◆ **Work to complete**:
Rewrite the lines in the material below with "common name" changed to "vernacular name" and everything else left as it is. Omit the pictures.

_ _ _

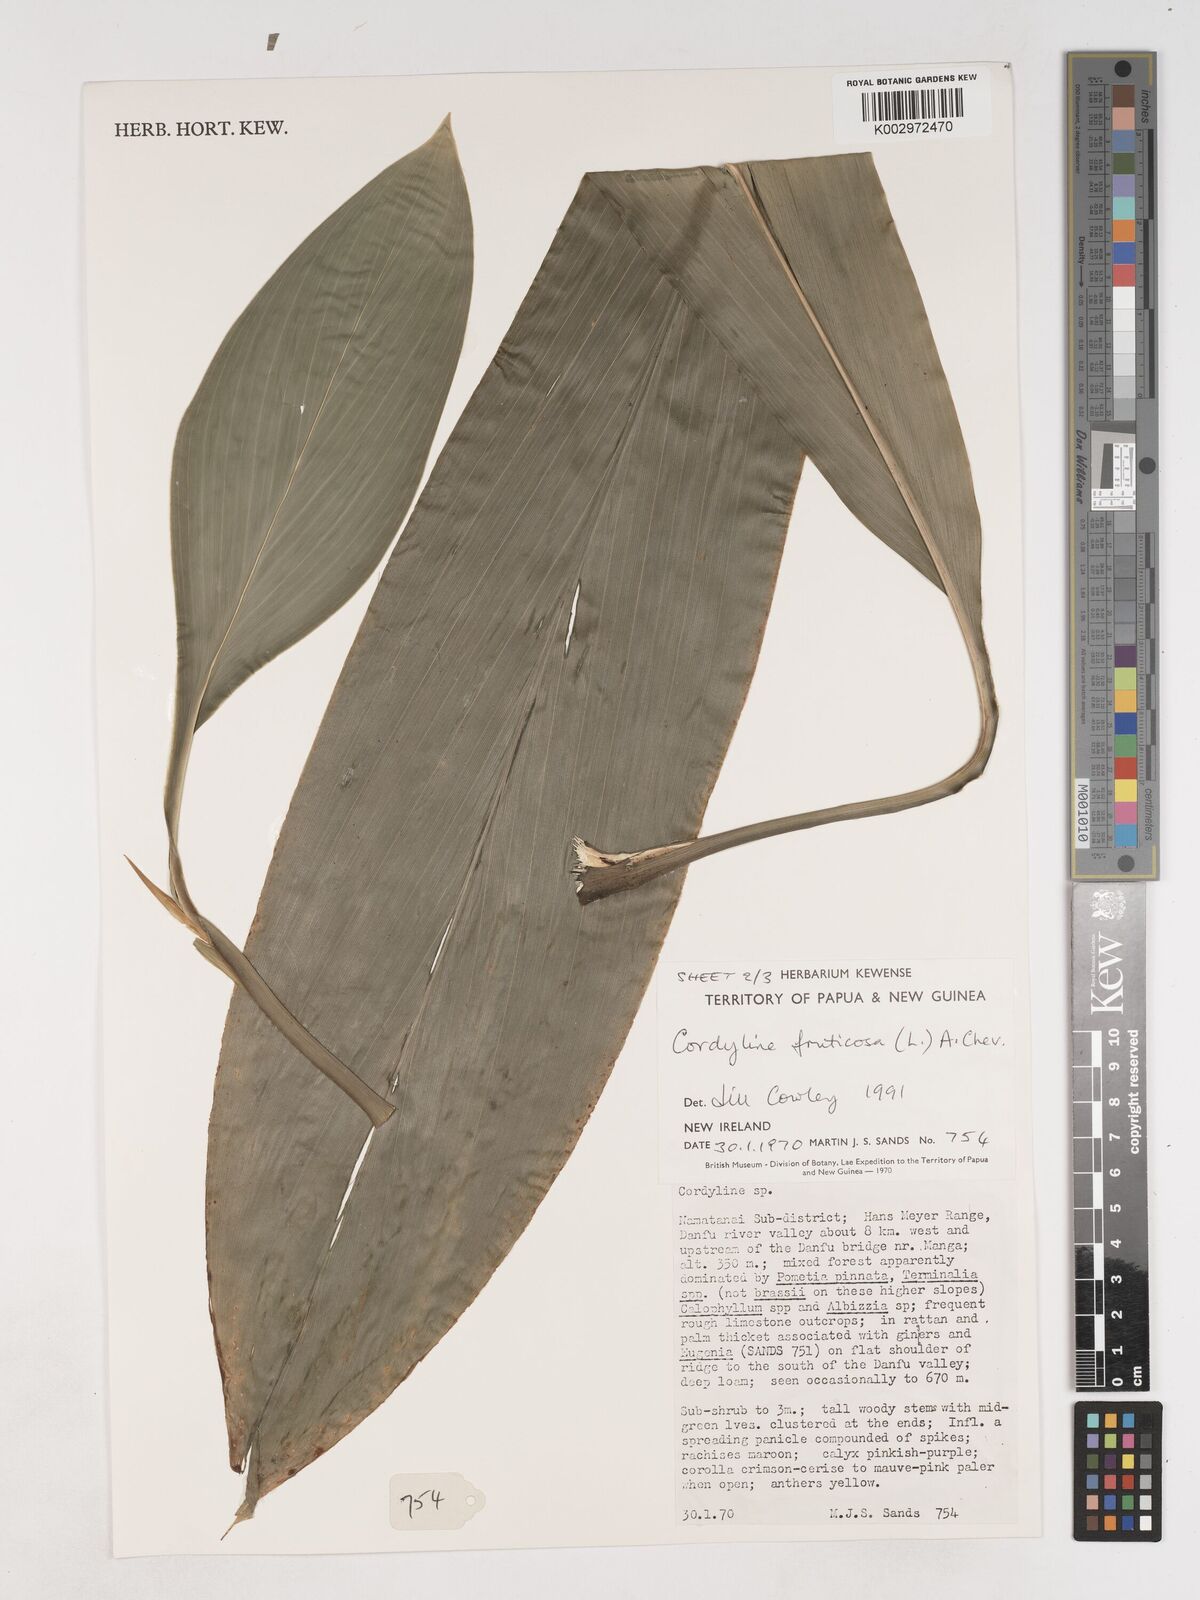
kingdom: Plantae
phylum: Tracheophyta
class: Liliopsida
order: Asparagales
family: Asparagaceae
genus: Cordyline
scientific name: Cordyline fruticosa
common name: Good-luck-plant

_ _ _

◆ **Task answer**:
kingdom: Plantae
phylum: Tracheophyta
class: Liliopsida
order: Asparagales
family: Asparagaceae
genus: Cordyline
scientific name: Cordyline fruticosa
vernacular name: Good-luck-plant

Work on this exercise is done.